### ОТРЫВОК СО СТРАНИЦЫ
○ ○ ○ ○ ○

Следует подчеркнуть, что немногие документы папской курии 20-х гг. XIII в., касающиеся Руси и русских в связи с событиями в Прибалтике, не были посвящены конфликту между крестоносцами и Новгородом. В первом из них, в булле папы Гонория III 1222 г., выражалось беспокойство в связи с тем, что «русские», живущие в Ливонии, держатся своих греческих обрядов и не желают соблюдать латинских[24]. В булле 1224 г. папа просил «всех верных во Христе, пребывающих на Руси» (universis Christi fidelibus per Russiam constitutis), защитить окрещенных ливонскими епископами «неофитов» от нападений язычников[25]. Следующее упоминание в документах Гонория III связано с прибытием в Прибалтику папского легата Вильгельма, епископа Моденского. По свидетельству Генриха Латвийского, русские «из Новгорода и других городов» «отправили к нему своих послов, прося утвердить мир», заключенный ими с крестоносцами[26]. Следствием этого обращения стала булла, в январе 1227 г. адресованная «всем русским князьям». В ней Гонорий III выражал свою радость в связи с тем, что русские князья якобы «смиренно просили» папского легата посетить их владения, выражая готовность отречься от всех заблуждений («omnes errores... abnegare»). В связи с этим папа призывал их признать власть Римской Церкви и сохранять мир с христианами в Ливонии и Эстонии[27]. Все эти документы показывают, что в Риме смутно представляли характер отношений между государствами крестоносцев и русскими княжествами[28]. Проблема отношений между католическим и православным миром на почве Прибалтики, очевидно, в первые десятилетия XIII в. не представлялась для курии важной.

○ ○ ○ ○ ○

### СОХРАНЁННЫЕ СТРОКИ

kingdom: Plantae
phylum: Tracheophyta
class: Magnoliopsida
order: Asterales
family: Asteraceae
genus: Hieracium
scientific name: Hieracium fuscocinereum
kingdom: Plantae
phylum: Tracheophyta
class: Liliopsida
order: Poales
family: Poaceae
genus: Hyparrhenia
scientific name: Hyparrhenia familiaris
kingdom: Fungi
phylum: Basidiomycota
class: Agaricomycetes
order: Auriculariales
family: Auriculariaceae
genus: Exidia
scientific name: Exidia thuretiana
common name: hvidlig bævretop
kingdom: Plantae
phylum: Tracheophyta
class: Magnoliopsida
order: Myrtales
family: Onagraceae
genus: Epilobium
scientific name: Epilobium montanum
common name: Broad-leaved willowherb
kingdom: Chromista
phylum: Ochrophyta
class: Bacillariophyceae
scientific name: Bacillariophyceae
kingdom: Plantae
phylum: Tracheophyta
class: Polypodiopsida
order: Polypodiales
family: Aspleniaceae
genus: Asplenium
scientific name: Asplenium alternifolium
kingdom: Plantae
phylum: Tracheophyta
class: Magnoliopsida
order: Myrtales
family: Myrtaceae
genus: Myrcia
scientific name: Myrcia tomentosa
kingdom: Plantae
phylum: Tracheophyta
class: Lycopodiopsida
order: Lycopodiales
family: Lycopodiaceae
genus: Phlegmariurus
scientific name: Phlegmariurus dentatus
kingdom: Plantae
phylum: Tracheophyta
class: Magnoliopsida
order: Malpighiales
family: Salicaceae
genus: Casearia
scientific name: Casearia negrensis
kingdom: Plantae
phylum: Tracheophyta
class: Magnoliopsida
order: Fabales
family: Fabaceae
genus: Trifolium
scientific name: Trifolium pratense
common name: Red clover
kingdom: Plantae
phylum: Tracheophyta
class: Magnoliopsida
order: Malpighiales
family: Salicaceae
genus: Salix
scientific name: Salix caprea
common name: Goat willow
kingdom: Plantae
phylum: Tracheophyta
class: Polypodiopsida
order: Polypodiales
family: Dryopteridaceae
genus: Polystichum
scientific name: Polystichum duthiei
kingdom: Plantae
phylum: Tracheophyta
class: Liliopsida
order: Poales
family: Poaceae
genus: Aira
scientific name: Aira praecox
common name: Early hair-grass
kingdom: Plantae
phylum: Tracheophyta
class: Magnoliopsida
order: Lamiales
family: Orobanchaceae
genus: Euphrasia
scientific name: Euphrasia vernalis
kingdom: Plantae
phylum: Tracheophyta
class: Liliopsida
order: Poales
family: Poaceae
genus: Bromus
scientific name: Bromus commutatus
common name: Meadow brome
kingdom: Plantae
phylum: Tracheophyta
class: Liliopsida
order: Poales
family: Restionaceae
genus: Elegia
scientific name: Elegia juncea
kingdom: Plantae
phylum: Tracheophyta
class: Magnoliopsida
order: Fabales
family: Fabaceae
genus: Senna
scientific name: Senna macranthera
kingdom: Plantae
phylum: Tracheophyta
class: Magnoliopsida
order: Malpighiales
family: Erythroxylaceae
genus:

○ ○ ○ ○ ○

### ЗАДАНИЕ A
Кем был папский легат Вильгельм, согласно отрывку о буллах Гонория III?
### ЗАДАНИЕ B
Представьте в виде нумерованного списка сохранённые строки, начиная с самой первой и заканчивая строкой с «genus: Trifolium» включительно. Пустые строки пропустите.
Отрывок и строки взяты из разных источников.

### РЕЗУЛЬТАТ УПРАЖНЕНИЯ A
Епископом Моденским.

### РЕЗУЛЬТАТ УПРАЖНЕНИЯ B
1. kingdom: Plantae
2. phylum: Tracheophyta
3. class: Magnoliopsida
4. order: Asterales
5. family: Asteraceae
6. genus: Hieracium
7. scientific name: Hieracium fuscocinereum
8. kingdom: Plantae
9. phylum: Tracheophyta
10. class: Liliopsida
11. order: Poales
12. family: Poaceae
13. genus: Hyparrhenia
14. scientific name: Hyparrhenia familiaris
15. kingdom: Fungi
16. phylum: Basidiomycota
17. class: Agaricomycetes
18. order: Auriculariales
19. family: Auriculariaceae
20. genus: Exidia
21. scientific name: Exidia thuretiana
22. common name: hvidlig bævretop
23. kingdom: Plantae
24. phylum: Tracheophyta
25. class: Magnoliopsida
26. order: Myrtales
27. family: Onagraceae
28. genus: Epilobium
29. scientific name: Epilobium montanum
30. common name: Broad-leaved willowherb
31. kingdom: Chromista
32. phylum: Ochrophyta
33. class: Bacillariophyceae
34. scientific name: Bacillariophyceae
35. kingdom: Plantae
36. phylum: Tracheophyta
37. class: Polypodiopsida
38. order: Polypodiales
39. family: Aspleniaceae
40. genus: Asplenium
41. scientific name: Asplenium alternifolium
42. kingdom: Plantae
43. phylum: Tracheophyta
44. class: Magnoliopsida
45. order: Myrtales
46. family: Myrtaceae
47. genus: Myrcia
48. scientific name: Myrcia tomentosa
49. kingdom: Plantae
50. phylum: Tracheophyta
51. class: Lycopodiopsida
52. order: Lycopodiales
53. family: Lycopodiaceae
54. genus: Phlegmariurus
55. scientific name: Phlegmariurus dentatus
56. kingdom: Plantae
57. phylum: Tracheophyta
58. class: Magnoliopsida
59. order: Malpighiales
60. family: Salicaceae
61. genus: Casearia
62. scientific name: Casearia negrensis
63. kingdom: Plantae
64. phylum: Tracheophyta
65. class: Magnoliopsida
66. order: Fabales
67. family: Fabaceae
68. genus: Trifolium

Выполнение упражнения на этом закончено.